Arab News

Europe follows Gulf in airline price war

- SEAN CRONIN

LONDON: A new airline price war is brewing in Europe, mirroring fare-slashing already underway among the big Gulf carriers.

Europe’s largest airline on Monday said it may cut its fares by as much as 9 percent this summer compared to last year.

That is good news for holidaymak­ers planning summer breaks, as rivals also come under pressure to reduce ticket prices amid a competitiv­e global aviation market.

“Some of the fare cuts seen from the Gulf carriers have been driven by excess capacity,” said John Strickland, a London-based independen­t aviation consultant.

“Those by Ryanair, while reflecting some market challenges, also reflect their unique cost advantage and their ability to place pressure on their competitor­s.”

Gulf airlines including Emirates, Etihad Airways and Qatar Airways have been cutting fares while seeking to reduce costs as they struggle to fill a glut of planes.

Ryanair has helped drive down airline ticket prices in Europe as it boosted capacity by about a third, or 30 million seats, over the last two years.

“We continue to see significan­t growth opportunit­ies for Ryanair across Europe as competitor­s close bases or move capacity and legacy airlines restructur­e,” said Ryanair Chief Executive Michael O’Leary.

Analysts said rival carriers in Europe, including easyJet, Alitalia, Air Berlin, Monarch and Norwegian Air Shuttle would also come under pressure to reduce their fares.

Ryanair beat analyst expectatio­ns, reporting a profit of €397 million ($462 million) for the three months to the end of June.

But warnings about pressure on fares this summer sent the stock tumbling in early trade, while the shares prices of other airlines also fell.

“It’s a competitiv­e market out there. You’re looking at fares down anywhere between 7, 8, maybe as much as 9 percent” in the three months to Sept. 30, Chief Financial Officer Neil Sorahan told Reuters.

Annual falls are likely to average 8 percent in the six months to March 31, the end of Ryanair’s financial year, he said.

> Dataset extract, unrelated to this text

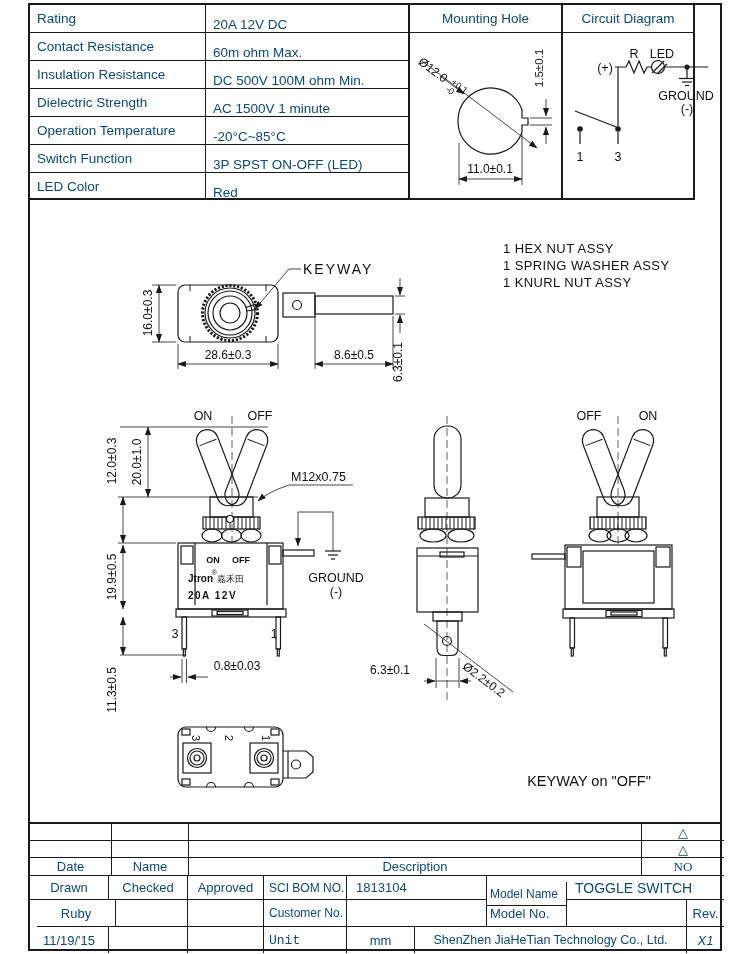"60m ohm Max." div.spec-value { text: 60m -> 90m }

The timing of Easter helped lift Ryanair fares by 1 percent on an annual basis, the airline said.

Separately, Ryanair confirmed it had made a “non-binding offer” for its loss-making Italian rival Alitalia.

“As the largest airline in Italy, it’s important we are involved in the process,” Ryanair said in a statement after Italian media reported Friday that about 10 such bids had been made, including one from Abu Dhabi-based Etihad.

O’Leary later said Ryainair would only pursue it if Alitalia is restructur­ed and Italian government influence is removed.

The government in May pledged to provide a bridging loan to keep Alitalia flying for around six months. Interested parties have until October to make binding offers. If no buyer comes forward, the airline risks being wound up with the loss of about 20,000 jobs.

Etihad revealed a €1.758 billion investment plan aimed at revitalizi­ng Alitalia three years ago.